755 - A Quality Improvement Program for Targeted Screening for Congenital CMV (cCMV) Infection for Infants that Refer on the Newborn Hearing Screen: Will Infants with cCMV-Associated Hearing Loss be Missed?
Friday, April 28, 2023
5:15 PM – 7:15 PM ET
Poster Number: 755 Publication Number: 755.12
Rebecca Kruc, University of Minnesota Medical School, St Cloud, MN, United States; Jordan Marmet, University of Minnesota Medical School, Minneapolis, MN, United States; Emily Graupmann, University of Minnesota Medical School, Minneapolis, MN, United States; Jeanne Gallmeier, M Health Fairview, Savage, MN, United States; Mark R. Schleiss, University of Minnesota Medical School, Minneapolis, MN, United States
Medical Student University of Minnesota Medical School St Cloud, Minnesota, United States
Background: Congenital cytomegalovirus (cCMV) is the most common infectious cause of sensorineural hearing loss (SNHL). Although controversial (doi: 10.1542/peds.2020-0617), a proposed approach for identification of cCMV is “targeted screening”, whereby all infants who “refer” on the newborn hearing screen (NHS) are tested before hospital discharge. Objective: We implemented targeted cCMV screening in 2018. In this quality improvement assessment, we examined: 1) compliance with the cCMV order set recommendations; 2) prevalence of cCMV identified by targeted screening; and 3) disease classification and hearing outcomes associated with cCMV. Design/Methods: Urine PCR assay was recommended prior to hospital discharge in order sets for all infants who “referred” on the NHS for seven birthplaces in Fairview Health Systems nurseries in Minnesota. Referrals were tabulated by the Newborn Hearing Screening program at M Health Fairview/Masonic Children's Hospital. Results: Approximately 55,000 deliveries occurred during the study period (1/1/18 to 12/31/22). 993 newborns (1.8%) were referred on NHS. Of these, 592 (60%) had urine cCMV PCR testing obtained before discharge. Thirteen infants (2.2%) were identified with cCMV. Additional clinical evaluation (doi: 10.1016/S1473-3099(17)30143-3)indicated that 4 had moderate-to-severe disease, 1 mildly symptomatic disease, 5 were asymptomatic with isolated SNHL, and 3 were asymptomatic (Table 1). Two infants had cCMV-defining cranial ultrasound results (Table 2).
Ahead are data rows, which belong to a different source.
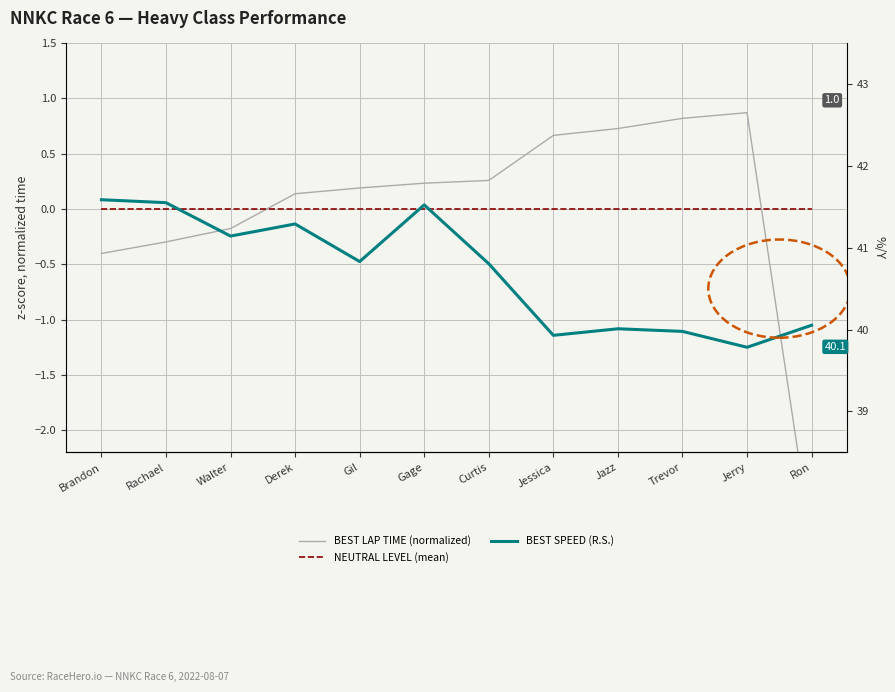

Is it true that BEST LAP TIME (normalized) equals 0.8 at Trevor?

True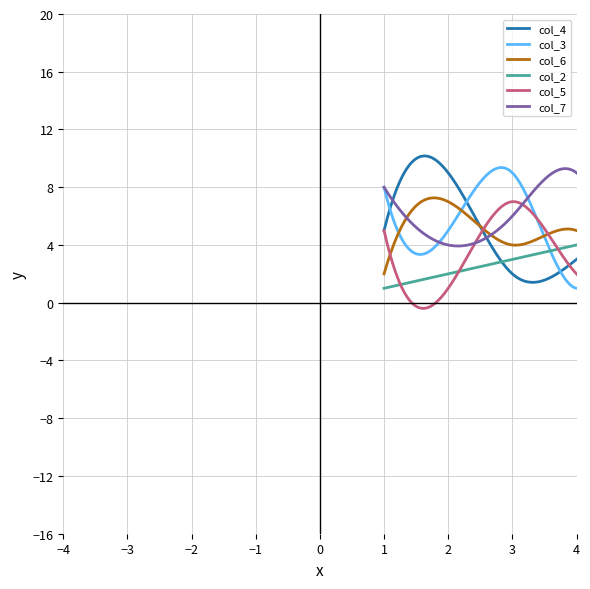

What is the greatest value displayed?

10.2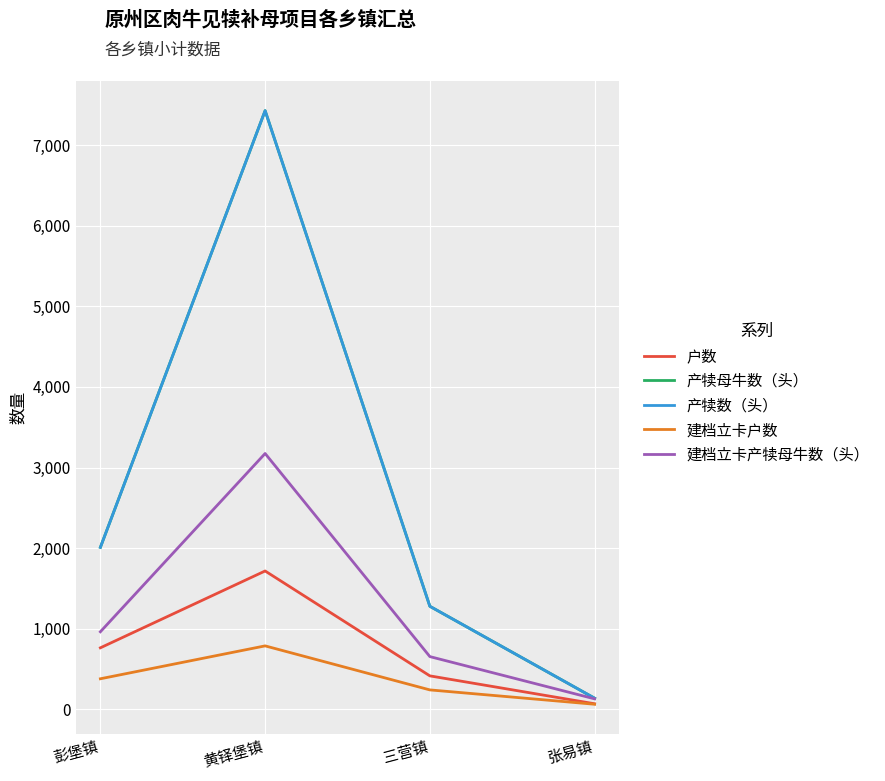

Is this an area chart (filled region under the line)?

No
Audiological follow-up was available for 12 infants, and 9 (75%) have demonstrated SNHL to date (6 unilateral, 3 bilateral; Table 3). Viral loads ranged from < 137 IU/mL to >9,100,000 IU/mL. Challenges to diagnostic PCR for cCMV prior to nursery discharge included difficulty obtaining urine specimens, parental refusal, and declination of testing at the discharging provider's discretion.
Conclusion(s): Only 60% of NHS "refer" infants underwent cCMV testing, in spite of the nursery discharge order set requirement. Among infants in the NHS refer group, 2.2% had cCMV infection. Most of the infants had proven SNHL on follow-up, allowing for early diagnosis, commencement of antivirals, and screening for evolution of SNHL. Interestingly, some infants that “referred” on NHS had normal audiological evaluation on follow-up but were noted to have cCMV infection. In most infants, the diagnosis of cCMV had not been clinically suspected. Quality improvement approaches are needed to improve compliance. Targeted cCMV screening for NHS referrals after Minnesota begins universal cCMV testing in 2023 will require optimization.